String Matching
We now leave quicksort to look at a familiar algorithm: string matching. In other words, given a string $$S$$, we want to find whether a string $$W$$ occurs within that string.
For example, if $$S$$ is ABC ABCDAB ABCDABCDABDE
and $$W$$ is ABCDABD
, then $$W$$ appears in $$S$$ (at position 15).
Naive algorithm
At this point, you're likely familiar with the "naive" string matching algorithm, which checks every possible position in $$S$$ for $$W$$:
def naive_string_match(s, w):
n = len(s)
m = len(w)
# Loop through the text from the start to the point where the pattern can fit
for i in range(n - m + 1):
# Check for a match at this position
match = True
for j in range(m):
if s[i + j] != w[j]:
match = False
break
# If match is still True, we found a match
if match:
return i
return -1
The worst-case running time for this algorithm is $$O(n * m)$$, where $$n$$ is the length of the longer string $$S$$ and $$m$$ is the length of the smaller string $$W$$. This is because the algorithm compares each character of the pattern with the text for each possible starting position.

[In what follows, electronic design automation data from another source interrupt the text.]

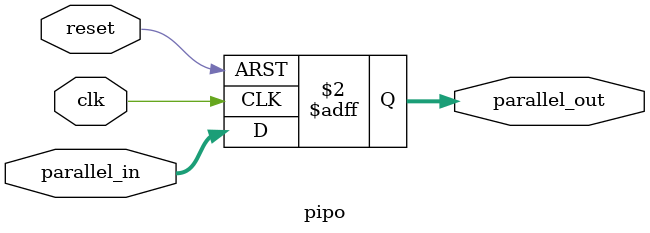
<source format=v>
module pipo #(parameter N = 4) (
    input  clk, reset,
    input  [N-1:0] parallel_in,
    output reg [N-1:0] parallel_out
);
    always @(posedge clk or posedge reset) begin
        if (reset)
            parallel_out <= 0;
        else
            parallel_out <= parallel_in;
    end
endmodule


</source>
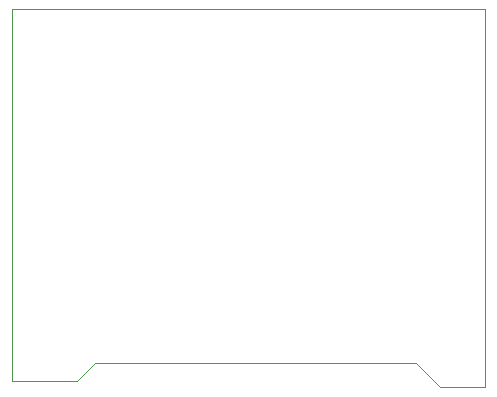
<source format=gbr>
G04 #@! TF.GenerationSoftware,KiCad,Pcbnew,5.1.2*
G04 #@! TF.CreationDate,2019-07-12T14:08:37+08:00*
G04 #@! TF.ProjectId,GPS,4750532e-6b69-4636-9164-5f7063625858,0.2*
G04 #@! TF.SameCoordinates,Original*
G04 #@! TF.FileFunction,Profile,NP*
%FSLAX46Y46*%
G04 Gerber Fmt 4.6, Leading zero omitted, Abs format (unit mm)*
G04 Created by KiCad (PCBNEW 5.1.2) date 2019-07-12 14:08:37*
%MOMM*%
%LPD*%
G04 APERTURE LIST*
%ADD10C,0.050000*%
G04 APERTURE END LIST*
D10*
X113030000Y-85090000D02*
X140208000Y-85090000D01*
X111506000Y-86614000D02*
X113030000Y-85090000D01*
X106045000Y-86614000D02*
X111506000Y-86614000D01*
X106045000Y-55118000D02*
X106045000Y-86614000D01*
X146050000Y-55118000D02*
X106045000Y-55118000D01*
X146050000Y-87122000D02*
X146050000Y-55118000D01*
X142240000Y-87122000D02*
X146050000Y-87122000D01*
X140208000Y-85090000D02*
X142240000Y-87122000D01*
M02*

</source>
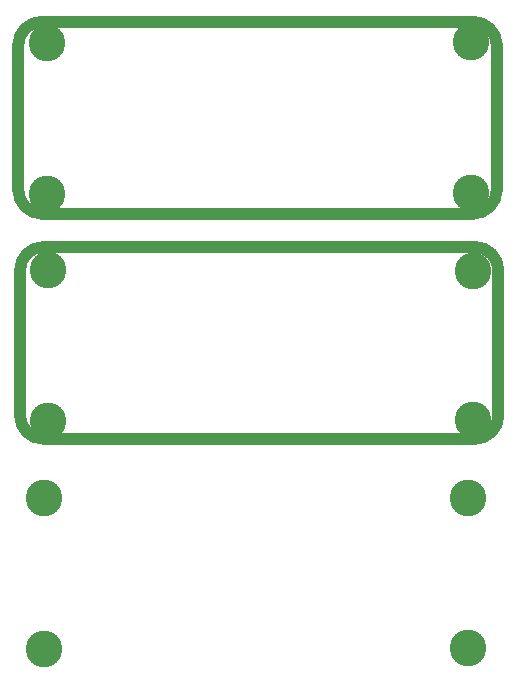
<source format=gbs>
G04 Layer: BottomSolderMaskLayer*
G04 EasyEDA Pro v2.2.20.11, 2024-05-07 19:23:25*
G04 Gerber Generator version 0.3*
G04 Scale: 100 percent, Rotated: No, Reflected: No*
G04 Dimensions in millimeters*
G04 Leading zeros omitted, absolute positions, 3 integers and 5 decimals*
%FSLAX35Y35*%
%MOMM*%
%ADD10C,1.0*%
%ADD11C,3.1016*%
%ADD12C,2.1336*%
G75*


G04 Rect Start*
G54D10*
G01X-2120776Y-579548D02*
G01X-2120776Y646052D01*
G02X-1920775Y846052I200000J0D01*
G01X1730524Y846052D01*
G02X1930524Y646052I0J-200000D01*
G01X1930524Y-579548D01*
G02X1730524Y-779548I-200000J0D01*
G01X-1920775Y-779548D01*
G02X-2120776Y-579548I0J200000D01*
G01X-2106170Y-2486655D02*
G01X-2106170Y-1261055D01*
G02X-1906170Y-1061055I200000J0D01*
G01X1745130Y-1061055D01*
G02X1945130Y-1261055I0J-200000D01*
G01X1945130Y-2486655D01*
G02X1745130Y-2686655I-200000J0D01*
G01X-1906170Y-2686655D01*
G02X-2106170Y-2486655I0J200000D01*
G04 Rect End*

G04 Pad Start*
G54D11*
G01X-1879476Y-614448D03*
G01X1713786Y677345D03*
G01X1713786Y-602637D03*
G01X-1879450Y665559D03*
G01X-1864870Y-2534255D03*
G54D12*
G01X-1864870Y-2534255D03*
G54D11*
G01X-1864845Y-1254247D03*
G54D12*
G01X-1864845Y-1254247D03*
G01X1728392Y-2522444D03*
G01X1728392Y-1266033D03*
G54D11*
G01X1728392Y-1266033D03*
G01X1728392Y-2522444D03*
G01X1689100Y-4456811D03*
G01X1689100Y-3187700D03*
G01X-1904162Y-4468622D03*
G01X-1904136Y-3188614D03*
G04 Pad End*

M02*


</source>
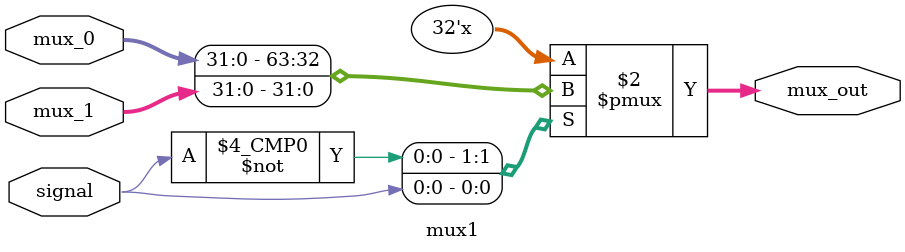
<source format=v>
module mux1(signal,mux_0,mux_1,mux_out)        ;


    input                 signal               ;
    input       [31:0]    mux_0                ;
    input       [31:0]    mux_1                ;

    output reg  [31:0]    mux_out              ;

always @(*) 
    begin
        case(signal)
        1'b0   :          mux_out<=mux_0       ;
        1'b1   :          mux_out<=mux_1       ;
        endcase
    end
endmodule


</source>
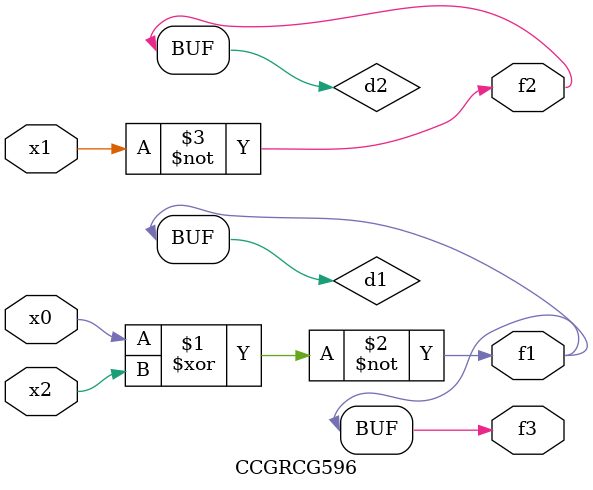
<source format=v>
module CCGRCG596(
	input x0, x1, x2,
	output f1, f2, f3
);

	wire d1, d2, d3;

	xnor (d1, x0, x2);
	nand (d2, x1);
	nor (d3, x1, x2);
	assign f1 = d1;
	assign f2 = d2;
	assign f3 = d1;
endmodule

</source>
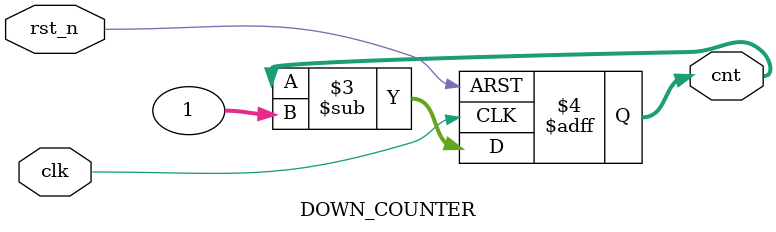
<source format=v>
/* Down counter */
module DOWN_COUNTER #(parameter WIDTH=32)(
    // Input signals
    clk,
    rst_n,
    // Output signals
    cnt
);

input clk;
input rst_n;

output reg [WIDTH-1:0] cnt;

always @ (posedge clk or negedge rst_n) begin
    if(!rst_n)
        cnt <= 0;
    else
        cnt <= cnt - 1;
end

endmodule
</source>
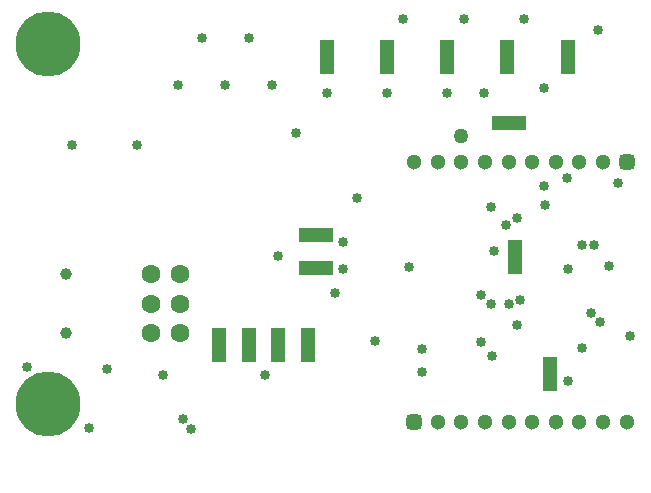
<source format=gbs>
G04*
G04 #@! TF.GenerationSoftware,Altium Limited,Altium Designer,24.1.2 (44)*
G04*
G04 Layer_Color=16711935*
%FSLAX44Y44*%
%MOMM*%
G71*
G04*
G04 #@! TF.SameCoordinates,8940CB7B-32E8-470A-AB05-D825E909EC58*
G04*
G04*
G04 #@! TF.FilePolarity,Negative*
G04*
G01*
G75*
%ADD39C,1.3000*%
G04:AMPARAMS|DCode=40|XSize=1.3mm|YSize=1.3mm|CornerRadius=0.325mm|HoleSize=0mm|Usage=FLASHONLY|Rotation=180.000|XOffset=0mm|YOffset=0mm|HoleType=Round|Shape=RoundedRectangle|*
%AMROUNDEDRECTD40*
21,1,1.3000,0.6500,0,0,180.0*
21,1,0.6500,1.3000,0,0,180.0*
1,1,0.6500,-0.3250,0.3250*
1,1,0.6500,0.3250,0.3250*
1,1,0.6500,0.3250,-0.3250*
1,1,0.6500,-0.3250,-0.3250*
%
%ADD40ROUNDEDRECTD40*%
%ADD41C,5.5000*%
%ADD42C,1.6000*%
%ADD43C,1.0000*%
%ADD44C,0.8500*%
%ADD45C,1.2700*%
%ADD49R,3.0000X1.2000*%
%ADD50R,1.2000X3.0000*%
G36*
X282200Y30700D02*
Y30800D01*
X282100D01*
Y30700D01*
X282200D01*
D02*
G37*
G36*
X519900Y-30100D02*
X520000D01*
Y-30000D01*
X519900D01*
Y-30100D01*
D02*
G37*
D39*
X345000Y240000D02*
D03*
X365000D02*
D03*
X385000D02*
D03*
X505000D02*
D03*
X485000D02*
D03*
X465000D02*
D03*
X445000D02*
D03*
X425000D02*
D03*
X405000D02*
D03*
X525000Y20000D02*
D03*
X505000D02*
D03*
X485000D02*
D03*
X365000D02*
D03*
X385000D02*
D03*
X405000D02*
D03*
X425000D02*
D03*
X445000D02*
D03*
X465000D02*
D03*
D40*
X525000Y240000D02*
D03*
X345000Y20000D02*
D03*
D41*
X35000Y35000D02*
D03*
Y340000D02*
D03*
D42*
X146800Y95000D02*
D03*
Y120000D02*
D03*
Y145000D02*
D03*
X121800Y95000D02*
D03*
Y120000D02*
D03*
Y145000D02*
D03*
D43*
X50000D02*
D03*
Y95000D02*
D03*
D44*
X402000Y128000D02*
D03*
X352000Y62000D02*
D03*
X284856Y172250D02*
D03*
X297000Y210000D02*
D03*
X341000Y151000D02*
D03*
X271000Y299000D02*
D03*
X404000D02*
D03*
X438000Y361000D02*
D03*
X387000D02*
D03*
X336000D02*
D03*
X455000Y303000D02*
D03*
Y220000D02*
D03*
X402000Y88000D02*
D03*
X132023Y60023D02*
D03*
X312000Y89000D02*
D03*
X225000Y305000D02*
D03*
X245000Y265000D02*
D03*
X205000Y345000D02*
D03*
X185000Y305000D02*
D03*
X165000Y345000D02*
D03*
X145000Y305000D02*
D03*
X413000Y165000D02*
D03*
X219000Y60000D02*
D03*
X501000Y352000D02*
D03*
X456000Y204000D02*
D03*
X410000Y202000D02*
D03*
X423000Y187000D02*
D03*
X425000Y120000D02*
D03*
X230000Y161000D02*
D03*
X17000Y67000D02*
D03*
X85000Y65000D02*
D03*
X149000Y23000D02*
D03*
X156000Y14000D02*
D03*
X285000Y150000D02*
D03*
X352000Y82000D02*
D03*
X278000Y129000D02*
D03*
X502500Y105000D02*
D03*
X373000Y299000D02*
D03*
X322000D02*
D03*
X435000Y123000D02*
D03*
X432500Y102500D02*
D03*
X70000Y15000D02*
D03*
X110000Y255000D02*
D03*
X55000D02*
D03*
X410821Y75547D02*
D03*
X410000Y120000D02*
D03*
X474110Y226653D02*
D03*
X487500Y82500D02*
D03*
Y170000D02*
D03*
X475000Y55000D02*
D03*
Y150000D02*
D03*
X495000Y112500D02*
D03*
X497500Y170000D02*
D03*
X432500Y192500D02*
D03*
X527500Y92500D02*
D03*
X510000Y152500D02*
D03*
X517500Y222500D02*
D03*
D45*
X385000Y262000D02*
D03*
D49*
X262000Y178000D02*
D03*
Y150500D02*
D03*
X425000Y273000D02*
D03*
D50*
X322000Y329000D02*
D03*
X271000D02*
D03*
X460000Y61000D02*
D03*
X430000Y160000D02*
D03*
X373250Y329500D02*
D03*
X475000Y329000D02*
D03*
X424000D02*
D03*
X230000Y85000D02*
D03*
X205000D02*
D03*
X180000D02*
D03*
X255000Y85000D02*
D03*
M02*

</source>
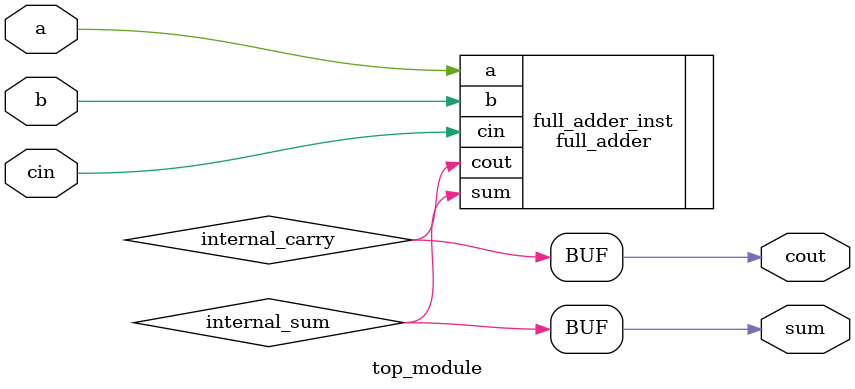
<source format=sv>
module top_module (
	input a,
	input b,
	input cin,
	output cout,
	output sum
);

	// Declare internal wires
	wire internal_carry;
	wire internal_sum;

	// Instantiate full adder
	full_adder full_adder_inst (
		.a(a),
		.b(b),
		.cin(cin),
		.cout(internal_carry),
		.sum(internal_sum)
	);

	// Assign internal signals to external outputs
	assign cout = internal_carry;
	assign sum = internal_sum;
endmodule

</source>
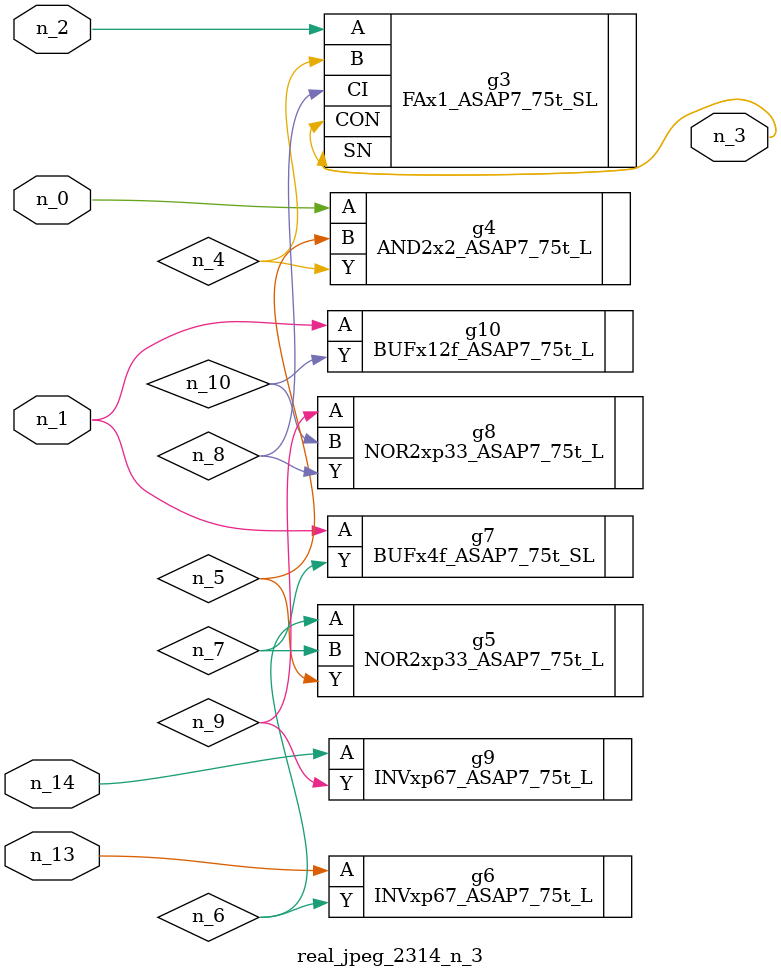
<source format=v>
module real_jpeg_2314_n_3 (n_0, n_1, n_14, n_2, n_13, n_3);

input n_0;
input n_1;
input n_14;
input n_2;
input n_13;

output n_3;

wire n_5;
wire n_4;
wire n_8;
wire n_6;
wire n_7;
wire n_10;
wire n_9;

AND2x2_ASAP7_75t_L g4 ( 
.A(n_0),
.B(n_5),
.Y(n_4)
);

BUFx4f_ASAP7_75t_SL g7 ( 
.A(n_1),
.Y(n_7)
);

BUFx12f_ASAP7_75t_L g10 ( 
.A(n_1),
.Y(n_10)
);

FAx1_ASAP7_75t_SL g3 ( 
.A(n_2),
.B(n_4),
.CI(n_8),
.CON(n_3),
.SN(n_3)
);

NOR2xp33_ASAP7_75t_L g5 ( 
.A(n_6),
.B(n_7),
.Y(n_5)
);

NOR2xp33_ASAP7_75t_L g8 ( 
.A(n_9),
.B(n_10),
.Y(n_8)
);

INVxp67_ASAP7_75t_L g6 ( 
.A(n_13),
.Y(n_6)
);

INVxp67_ASAP7_75t_L g9 ( 
.A(n_14),
.Y(n_9)
);


endmodule
</source>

However, we can do better than this algorithm. One example is the Knuth-Morris-Pratt algorithm.
Knuth-Morris-Pratt algorithm
The Knuth-Morris-Pratt (KMP) algorithm improves on naive string search using the following algorithm:
- Preprocessing phase: The KMP algorithm preprocesses the pattern to create a partial match (or "failure") table, which takes $$O(m)$$ time.
- Matching phase: The actual string matching is done in $$O(n)$$ time. The KMP algorithm avoids redundant comparisons by using the information from the partial match table, ensuring that each character in the text is compared at most once.
Watch the following video to see how the KMP algorithm works:
As described above, this algorithm is significantly faster, and operates in $$O(n + m)$$ time. However, the space complexity of the algorithm increases to $$O(m)$$, which is more space than the naive algorithm.